Two years later, at the birthday party of Kerrod and Pamela's son, Gavin drunkenly kisses them both and Edith defuses the situation by taking him to a private room in the house. Overwhelmed by a sudden rush of inadequacy and jealousy, Edith sexually assaults Gavin and falls pregnant to him.

In a moment of deja vu, the news of Edith's pregnancy coincides with the death of her own father. Stranger still, Pamela also announces she is expecting again. Gavin attempts to mend ties with his father, but is rejected once more. Edith, conflicted with exactly why she wants to have child in the first place, has a chance meeting with a respected publisher and is given a great career opportunity. Her subsequent decision to have an abortion effectively breaks Gavin's heart and their friendship is terminated.

Six years later, Pamela's sense of purpose has begun to wane in the shadow of Edith's success and her marriage to Kerrod begins to fracture under the stress of parenthood. Through a montage, seen primarily from Pamela's point of view, the extent of their financial difficulties is made apparent, as is Pamela's shame at not achieving with her life as she had wanted, made worse still by Edith's ability to lift the family out of debt.
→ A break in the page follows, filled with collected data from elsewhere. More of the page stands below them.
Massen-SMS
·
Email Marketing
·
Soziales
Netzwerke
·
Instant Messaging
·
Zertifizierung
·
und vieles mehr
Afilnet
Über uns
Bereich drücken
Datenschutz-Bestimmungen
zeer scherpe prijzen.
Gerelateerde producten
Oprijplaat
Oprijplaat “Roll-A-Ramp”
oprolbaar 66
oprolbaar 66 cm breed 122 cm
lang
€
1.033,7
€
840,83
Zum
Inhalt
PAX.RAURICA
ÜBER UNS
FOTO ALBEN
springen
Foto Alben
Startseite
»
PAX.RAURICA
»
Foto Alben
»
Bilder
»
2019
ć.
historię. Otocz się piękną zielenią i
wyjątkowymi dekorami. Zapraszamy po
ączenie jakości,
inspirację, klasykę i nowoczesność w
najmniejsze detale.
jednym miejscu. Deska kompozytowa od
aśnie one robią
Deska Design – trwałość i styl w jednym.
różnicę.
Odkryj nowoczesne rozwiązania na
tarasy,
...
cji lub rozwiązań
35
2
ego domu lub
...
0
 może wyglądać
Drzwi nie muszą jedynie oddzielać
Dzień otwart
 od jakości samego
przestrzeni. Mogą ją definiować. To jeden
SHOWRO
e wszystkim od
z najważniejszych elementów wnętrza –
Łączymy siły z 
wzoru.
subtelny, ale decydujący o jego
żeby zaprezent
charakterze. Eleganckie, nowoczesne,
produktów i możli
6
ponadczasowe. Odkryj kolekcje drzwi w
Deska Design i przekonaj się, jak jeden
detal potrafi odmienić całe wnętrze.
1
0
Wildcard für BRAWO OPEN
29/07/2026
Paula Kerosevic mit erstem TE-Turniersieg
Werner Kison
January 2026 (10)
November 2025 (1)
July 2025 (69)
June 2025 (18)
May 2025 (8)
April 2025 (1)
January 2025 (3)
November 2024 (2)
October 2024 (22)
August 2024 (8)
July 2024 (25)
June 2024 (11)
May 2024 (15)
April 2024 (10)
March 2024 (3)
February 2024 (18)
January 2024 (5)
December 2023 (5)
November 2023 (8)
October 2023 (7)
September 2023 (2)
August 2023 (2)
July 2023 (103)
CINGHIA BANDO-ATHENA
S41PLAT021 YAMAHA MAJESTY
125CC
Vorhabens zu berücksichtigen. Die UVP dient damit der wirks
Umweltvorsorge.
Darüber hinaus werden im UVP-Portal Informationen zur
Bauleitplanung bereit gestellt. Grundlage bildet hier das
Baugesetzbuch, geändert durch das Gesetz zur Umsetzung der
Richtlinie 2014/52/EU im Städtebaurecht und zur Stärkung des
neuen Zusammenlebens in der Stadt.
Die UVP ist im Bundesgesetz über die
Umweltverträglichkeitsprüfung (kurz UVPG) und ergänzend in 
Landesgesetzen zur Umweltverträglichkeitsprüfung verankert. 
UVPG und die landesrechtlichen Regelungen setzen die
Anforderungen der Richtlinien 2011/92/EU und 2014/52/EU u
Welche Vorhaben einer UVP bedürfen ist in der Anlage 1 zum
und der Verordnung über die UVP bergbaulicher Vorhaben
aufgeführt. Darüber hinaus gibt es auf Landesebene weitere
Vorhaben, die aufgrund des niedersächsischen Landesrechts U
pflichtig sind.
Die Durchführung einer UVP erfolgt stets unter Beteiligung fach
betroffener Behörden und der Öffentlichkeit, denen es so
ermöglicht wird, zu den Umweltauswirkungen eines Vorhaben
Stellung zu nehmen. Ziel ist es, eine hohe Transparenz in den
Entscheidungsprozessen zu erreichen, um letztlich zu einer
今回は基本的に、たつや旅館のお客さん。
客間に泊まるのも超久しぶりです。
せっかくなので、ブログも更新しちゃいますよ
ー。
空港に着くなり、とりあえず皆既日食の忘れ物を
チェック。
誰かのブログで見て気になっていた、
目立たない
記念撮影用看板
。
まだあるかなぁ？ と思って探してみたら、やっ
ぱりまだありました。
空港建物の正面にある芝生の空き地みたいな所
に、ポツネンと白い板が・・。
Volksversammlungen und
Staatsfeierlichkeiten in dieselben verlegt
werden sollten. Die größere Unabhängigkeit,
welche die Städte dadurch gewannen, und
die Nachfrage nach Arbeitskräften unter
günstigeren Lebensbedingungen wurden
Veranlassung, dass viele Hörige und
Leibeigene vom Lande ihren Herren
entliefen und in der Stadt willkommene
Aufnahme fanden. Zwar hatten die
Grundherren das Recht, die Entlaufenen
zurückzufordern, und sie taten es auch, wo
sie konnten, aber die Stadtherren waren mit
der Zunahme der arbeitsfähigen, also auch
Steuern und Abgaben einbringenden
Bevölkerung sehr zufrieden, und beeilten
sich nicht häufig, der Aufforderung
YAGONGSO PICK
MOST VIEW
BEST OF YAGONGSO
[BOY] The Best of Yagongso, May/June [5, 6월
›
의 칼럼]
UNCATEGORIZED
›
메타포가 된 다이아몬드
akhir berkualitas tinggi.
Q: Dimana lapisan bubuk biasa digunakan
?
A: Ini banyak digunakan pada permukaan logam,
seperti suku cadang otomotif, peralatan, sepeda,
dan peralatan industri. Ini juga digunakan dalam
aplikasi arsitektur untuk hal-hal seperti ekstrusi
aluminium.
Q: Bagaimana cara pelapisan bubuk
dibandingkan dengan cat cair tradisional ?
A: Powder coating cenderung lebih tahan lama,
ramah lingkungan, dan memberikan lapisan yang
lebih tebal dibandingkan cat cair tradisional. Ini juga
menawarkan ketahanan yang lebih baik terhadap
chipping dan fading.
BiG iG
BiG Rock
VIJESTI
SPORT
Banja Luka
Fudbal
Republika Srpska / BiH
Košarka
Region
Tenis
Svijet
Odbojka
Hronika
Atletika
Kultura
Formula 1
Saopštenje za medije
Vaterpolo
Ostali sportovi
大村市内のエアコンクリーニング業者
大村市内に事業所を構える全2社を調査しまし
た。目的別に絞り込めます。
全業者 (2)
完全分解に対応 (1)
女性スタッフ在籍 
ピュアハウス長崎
On their 15th anniversary, Kerrod shoves Pamela during another quarrel. Overcome with guilt, Kerrod retreats to Gavin's house. He is distressed and inebriated upon arrival and Michael encourages Kerrod to pursue his own happiness but also indecently assaults him. Kerrod violently defends himself and Gavin breaks up with Michael and leaves with Kerrod.

Struggling with her marriage breakdown, Pamela indulges in some casual sexual encounters before the next leap in time.

Over the next 20 years, Kerrod raises his sons on a country property far away from Pamela. Gavin was there with him for a while but eventually found a new outlet for his acting career, which becomes wildly successful and he moves to the United Kingdom. He is seen calling his father to postpone some social plans, but mentions his new partner and his appreciation at how his parents are working out their differences. Gavin's parents are then seen, well into their 80s or 90s, tenderly holding hands.

Kerrod suffers a heart attack and his acute condition reunites Pamela, who is now a B-grade thespian and cabaret performer, with Edith, a successful best-selling author. Gavin is unable to make it back to Kerrod before he dies, but both Pamela and Edith are able to bury the hatchet with each other at his funeral. They agree that their naivete and sibling rivalry were the root of their poor life choices but also that there is ultimately nothing to forgive. Edith graciously soothes Pamela's bitterness over the sense that her life is without purpose, explaining that this means she can do whatever she wants with her life. She speaks philosophically about wisdom and regrets and the two feuding sisters are able to find peace together.

Many years later, Gavin and Edith have passed away and Pamela reflects on her long and family-oriented life. She sits alone and wistful, closing a photo album and shedding a tear, before we dissolve to a view of the playground at sunset and a clock pointing sharply at 12.

==Cast==
- Sally Williams - Pamela Keegan
- Georgina Neville - Edith Keegan
- Josh Wiseman - Gavin O'Neill
- Davo Hardy - Kerrod Doyle
- Christopher Price - Michael Fielding
- Bridget Williams - Young Pamela
- Sage Amethyst Matchett - Young Edith
- Alexei Zotos - Young Gavin
- Henry D'Bras - Young Kerrod
- Glenn Groves - Murray Keegan
- Matthew R. Grego - Phillip O'Neill
- Sonya Kerr - Simone O'Neill
- Caroline McQuade - Chantelle Doyle
- Scott Murphy - Ryan Doyle
- Andrew Spencer - Jacob Doyle
- Robert McFarlane - Samuel Whittaker
- Tim Mason Scott - Jace Pascal
- Peita Breese - Alexis
- Kathryn Yuen - Celebrant
- Brett Garland - Leo

== Reception ==
Though well-received, the film did meet with criticism for its somber tone and melodramatic plot, cited also for its theatrical exposition-laced dialogue and inner-monologue "faux-interview" scenes.